Я направился вдоль главного прохода к алтарю и по дороге был поражен тем, насколько это небо светлее настоящего, синева коего даже в самый ясный день почти черна. И сколь прекраснее настоящего было это мозаичное небо! Я не мог смотреть на него без трепета! Его красота вознесла меня ввысь, а алтарь с чашей багряного вина, хлебами предложения и старинным кинжалом остался внизу. Я улыбнулся, глядя на него сверху…

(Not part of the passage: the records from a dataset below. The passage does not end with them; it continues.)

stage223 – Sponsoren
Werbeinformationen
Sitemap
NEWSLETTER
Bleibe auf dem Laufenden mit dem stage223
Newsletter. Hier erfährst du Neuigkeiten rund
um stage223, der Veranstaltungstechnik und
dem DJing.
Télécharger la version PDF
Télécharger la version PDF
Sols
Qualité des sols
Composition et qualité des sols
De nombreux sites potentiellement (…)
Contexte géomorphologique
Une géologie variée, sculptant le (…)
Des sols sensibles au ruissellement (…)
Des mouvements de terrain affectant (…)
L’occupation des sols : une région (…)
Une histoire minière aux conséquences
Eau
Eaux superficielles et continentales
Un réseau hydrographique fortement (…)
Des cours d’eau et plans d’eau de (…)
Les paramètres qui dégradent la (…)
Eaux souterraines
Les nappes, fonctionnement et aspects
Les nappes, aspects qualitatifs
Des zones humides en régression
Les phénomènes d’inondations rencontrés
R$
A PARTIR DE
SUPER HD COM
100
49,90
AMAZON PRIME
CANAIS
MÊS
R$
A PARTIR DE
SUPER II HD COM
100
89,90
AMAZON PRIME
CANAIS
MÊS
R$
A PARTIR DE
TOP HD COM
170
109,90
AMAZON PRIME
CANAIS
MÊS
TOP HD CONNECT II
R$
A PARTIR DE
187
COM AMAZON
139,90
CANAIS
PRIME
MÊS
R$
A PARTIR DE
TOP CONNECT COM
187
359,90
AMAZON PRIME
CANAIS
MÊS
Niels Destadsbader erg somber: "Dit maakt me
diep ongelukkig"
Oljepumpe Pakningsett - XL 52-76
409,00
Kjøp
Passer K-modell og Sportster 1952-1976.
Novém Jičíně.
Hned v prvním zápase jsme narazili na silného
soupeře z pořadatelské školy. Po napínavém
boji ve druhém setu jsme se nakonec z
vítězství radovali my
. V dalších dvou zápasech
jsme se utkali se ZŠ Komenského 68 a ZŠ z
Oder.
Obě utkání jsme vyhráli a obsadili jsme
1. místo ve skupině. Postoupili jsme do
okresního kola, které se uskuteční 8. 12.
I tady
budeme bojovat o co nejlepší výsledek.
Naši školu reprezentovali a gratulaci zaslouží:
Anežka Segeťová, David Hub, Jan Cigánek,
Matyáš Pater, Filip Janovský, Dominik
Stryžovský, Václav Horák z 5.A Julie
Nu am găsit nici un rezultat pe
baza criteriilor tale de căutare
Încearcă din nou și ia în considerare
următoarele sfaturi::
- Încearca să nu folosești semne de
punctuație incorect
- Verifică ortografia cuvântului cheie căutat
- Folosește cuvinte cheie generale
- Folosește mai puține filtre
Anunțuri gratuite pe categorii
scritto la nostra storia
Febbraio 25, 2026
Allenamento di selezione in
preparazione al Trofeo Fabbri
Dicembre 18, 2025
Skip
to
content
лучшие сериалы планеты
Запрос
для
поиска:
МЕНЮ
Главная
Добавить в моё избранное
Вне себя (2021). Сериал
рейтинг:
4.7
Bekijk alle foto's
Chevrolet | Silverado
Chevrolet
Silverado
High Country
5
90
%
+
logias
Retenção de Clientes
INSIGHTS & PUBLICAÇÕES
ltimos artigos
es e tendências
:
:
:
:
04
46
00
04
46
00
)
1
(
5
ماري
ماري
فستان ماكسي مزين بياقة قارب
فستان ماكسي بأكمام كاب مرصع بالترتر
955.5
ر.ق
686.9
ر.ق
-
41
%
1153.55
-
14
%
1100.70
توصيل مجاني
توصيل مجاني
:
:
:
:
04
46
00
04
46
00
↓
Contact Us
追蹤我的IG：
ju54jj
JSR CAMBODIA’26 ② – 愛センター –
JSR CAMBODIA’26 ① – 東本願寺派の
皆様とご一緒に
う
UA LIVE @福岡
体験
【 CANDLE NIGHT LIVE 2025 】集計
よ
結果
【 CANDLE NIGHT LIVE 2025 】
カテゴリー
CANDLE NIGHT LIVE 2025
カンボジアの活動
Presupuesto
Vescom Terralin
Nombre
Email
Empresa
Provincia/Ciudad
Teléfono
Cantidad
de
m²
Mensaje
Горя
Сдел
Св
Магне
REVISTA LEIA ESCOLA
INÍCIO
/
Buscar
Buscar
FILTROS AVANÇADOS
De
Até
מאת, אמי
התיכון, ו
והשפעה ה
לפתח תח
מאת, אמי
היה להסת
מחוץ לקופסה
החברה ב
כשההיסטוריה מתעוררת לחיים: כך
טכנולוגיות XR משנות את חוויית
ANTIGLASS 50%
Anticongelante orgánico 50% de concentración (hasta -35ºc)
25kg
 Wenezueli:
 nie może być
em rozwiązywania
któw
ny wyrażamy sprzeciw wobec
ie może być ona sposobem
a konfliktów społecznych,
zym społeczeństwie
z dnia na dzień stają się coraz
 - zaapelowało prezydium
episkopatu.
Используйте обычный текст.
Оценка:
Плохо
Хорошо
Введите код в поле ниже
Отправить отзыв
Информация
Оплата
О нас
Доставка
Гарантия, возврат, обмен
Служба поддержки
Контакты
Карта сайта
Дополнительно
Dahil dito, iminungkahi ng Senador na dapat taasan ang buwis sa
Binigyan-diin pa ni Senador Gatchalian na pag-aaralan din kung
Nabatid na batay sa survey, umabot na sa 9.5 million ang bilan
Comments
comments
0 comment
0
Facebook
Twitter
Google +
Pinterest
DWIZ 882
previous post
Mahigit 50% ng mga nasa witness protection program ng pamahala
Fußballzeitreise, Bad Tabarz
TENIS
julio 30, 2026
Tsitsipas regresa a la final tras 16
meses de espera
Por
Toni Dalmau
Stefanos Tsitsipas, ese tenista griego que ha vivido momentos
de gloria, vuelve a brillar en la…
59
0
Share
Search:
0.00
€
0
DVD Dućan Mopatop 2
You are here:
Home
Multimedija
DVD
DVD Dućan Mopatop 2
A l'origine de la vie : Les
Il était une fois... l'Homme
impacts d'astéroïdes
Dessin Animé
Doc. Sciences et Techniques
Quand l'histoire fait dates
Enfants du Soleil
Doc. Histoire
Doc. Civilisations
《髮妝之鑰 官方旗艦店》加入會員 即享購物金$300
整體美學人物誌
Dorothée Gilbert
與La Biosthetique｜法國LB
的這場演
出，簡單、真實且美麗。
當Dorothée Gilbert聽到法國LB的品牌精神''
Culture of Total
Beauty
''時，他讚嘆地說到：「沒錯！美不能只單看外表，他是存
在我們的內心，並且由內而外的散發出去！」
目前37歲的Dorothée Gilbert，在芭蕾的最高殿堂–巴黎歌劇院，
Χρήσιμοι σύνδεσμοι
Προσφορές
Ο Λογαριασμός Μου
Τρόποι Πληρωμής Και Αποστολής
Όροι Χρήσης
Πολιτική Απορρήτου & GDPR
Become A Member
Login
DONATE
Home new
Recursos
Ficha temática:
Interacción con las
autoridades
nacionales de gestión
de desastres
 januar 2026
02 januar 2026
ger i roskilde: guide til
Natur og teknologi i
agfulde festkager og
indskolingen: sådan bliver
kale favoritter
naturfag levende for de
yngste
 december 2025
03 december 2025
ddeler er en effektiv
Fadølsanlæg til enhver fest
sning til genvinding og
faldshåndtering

… и проснулся. Во сне я слышал доносившиеся из коридора шаги и даже узнал их, хотя теперь не мог вспомнить, кому они принадлежали. С некоторыми усилиями я все же вспомнил звук – то были не человеческие шаги, а всего лишь мягкий шелест лап и еле уловимое поцокивание когтей.

Звук донесся до меня снова – столь слабо, что мне показалось, будто я спутал воспоминания с реальностью. Но звук, вполне настоящий, то удалялся по коридору, то вновь приближался к дверям. Однако стоило мне чуть приподнять голову, к горлу опять подступила волна тошноты. Я опустился на подушку, сказав себе, что тот, кто расхаживает по коридору взад-вперед, не имеет ко мне ни малейшего отношения. Запах духов исчез, и я, хоть чувствовал себя ужасно, понял, что нереального больше не нужно бояться, ибо я снова вернулся в мир незыблемых вещей и ясного света. Дверь чуть приотворилась, и в комнату, точно желая удостовериться, что со мною все в порядке, заглянул мастер Мальрубиус. Я помахал ему рукой, и он закрыл дверь. Далеко не сразу я вспомнил, что мастер Мальрубиус умер, когда я был еще совсем мал.